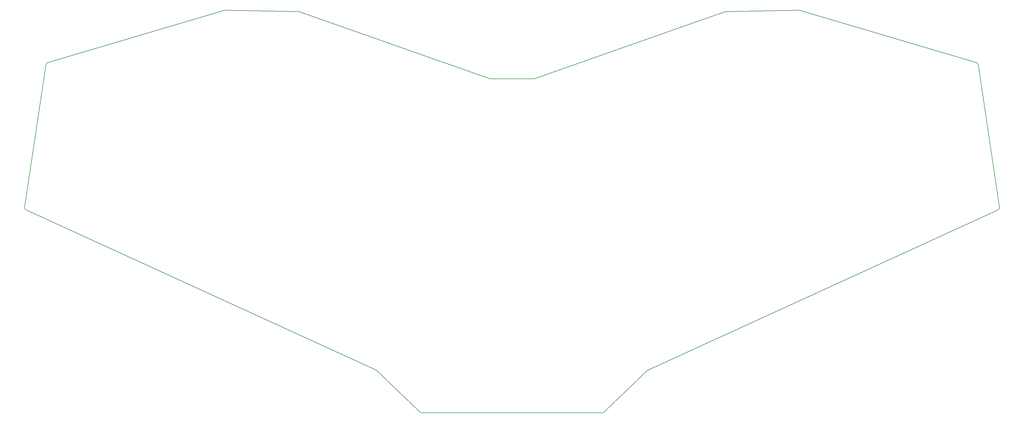
<source format=gbr>
%TF.GenerationSoftware,KiCad,Pcbnew,8.0.2-1*%
%TF.CreationDate,2024-07-02T10:22:07-04:00*%
%TF.ProjectId,thesplit,74686573-706c-4697-942e-6b696361645f,rev?*%
%TF.SameCoordinates,Original*%
%TF.FileFunction,Profile,NP*%
%FSLAX46Y46*%
G04 Gerber Fmt 4.6, Leading zero omitted, Abs format (unit mm)*
G04 Created by KiCad (PCBNEW 8.0.2-1) date 2024-07-02 10:22:07*
%MOMM*%
%LPD*%
G01*
G04 APERTURE LIST*
%TA.AperFunction,Profile*%
%ADD10C,0.150000*%
%TD*%
G04 APERTURE END LIST*
D10*
X276680264Y-158838347D02*
G75*
G02*
X276993806Y-158894870I-18364J-999753D01*
G01*
X254352760Y-158474132D02*
G75*
G02*
X254654202Y-158433408I283040J-959068D01*
G01*
X349228623Y-179392266D02*
G75*
G02*
X348896701Y-179448962I-331923J943266D01*
G01*
X335578156Y-179448972D02*
G75*
G02*
X335246235Y-179392268I44J1000072D01*
G01*
X407481063Y-158894875D02*
G75*
G02*
X407794605Y-158838347I331937J-943325D01*
G01*
X429820682Y-158433423D02*
G75*
G02*
X430122127Y-158474139I18418J-999877D01*
G01*
X484165766Y-174424026D02*
G75*
G02*
X484871695Y-175235323I-283066J-959074D01*
G01*
X491354674Y-218613758D02*
G75*
G02*
X490782116Y-219670734I-988974J-147842D01*
G01*
X383648973Y-268805682D02*
G75*
G02*
X383924616Y-268618323I692127J-721818D01*
G01*
X370501781Y-281411792D02*
G75*
G02*
X369809683Y-281689980I-692081J721792D01*
G01*
X314665179Y-281689977D02*
G75*
G02*
X313973096Y-281411766I21J999977D01*
G01*
X300550266Y-268618334D02*
G75*
G02*
X300825910Y-268805689I-416466J-909166D01*
G01*
X193692751Y-219670728D02*
G75*
G02*
X193120216Y-218613766I416449J909128D01*
G01*
X199603137Y-175235343D02*
G75*
G02*
X200309095Y-174424055I989063J-147857D01*
G01*
X369809683Y-281689988D02*
X314665179Y-281689977D01*
X313973081Y-281411781D02*
X300825911Y-268805688D01*
X300550266Y-268618334D02*
X193692751Y-219670728D01*
X193120187Y-218613762D02*
X199603137Y-175235343D01*
X200309093Y-174424050D02*
X254352760Y-158474132D01*
X254654202Y-158433404D02*
X276680264Y-158838347D01*
X276993805Y-158894872D02*
X335246232Y-179392278D01*
X335578156Y-179448972D02*
X348896701Y-179448959D01*
X349228623Y-179392266D02*
X407481063Y-158894875D01*
X407794605Y-158838350D02*
X429820682Y-158433423D01*
X430122123Y-158474152D02*
X484165766Y-174424026D01*
X484871723Y-175235319D02*
X491354674Y-218613758D01*
X490782111Y-219670724D02*
X383924618Y-268618328D01*
X383648973Y-268805682D02*
X370501781Y-281411792D01*
M02*

</source>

☆ ☆ ☆ ☆

◆ **WHAT YOU WILL DO**: Write out exactly the final stretch of the listing above, beginning at the line that contains "X369809683Y-281689988D02*" and ending at its last line, with nothing added.

◆ **ANSWER TO THIS PROBLEM**:
X369809683Y-281689988D02*
X314665179Y-281689977D01*
X313973081Y-281411781D02*
X300825911Y-268805688D01*
X300550266Y-268618334D02*
X193692751Y-219670728D01*
X193120187Y-218613762D02*
X199603137Y-175235343D01*
X200309093Y-174424050D02*
X254352760Y-158474132D01*
X254654202Y-158433404D02*
X276680264Y-158838347D01*
X276993805Y-158894872D02*
X335246232Y-179392278D01*
X335578156Y-179448972D02*
X348896701Y-179448959D01*
X349228623Y-179392266D02*
X407481063Y-158894875D01*
X407794605Y-158838350D02*
X429820682Y-158433423D01*
X430122123Y-158474152D02*
X484165766Y-174424026D01*
X484871723Y-175235319D02*
X491354674Y-218613758D01*
X490782111Y-219670724D02*
X383924618Y-268618328D01*
X383648973Y-268805682D02*
X370501781Y-281411792D01*
M02*

</source>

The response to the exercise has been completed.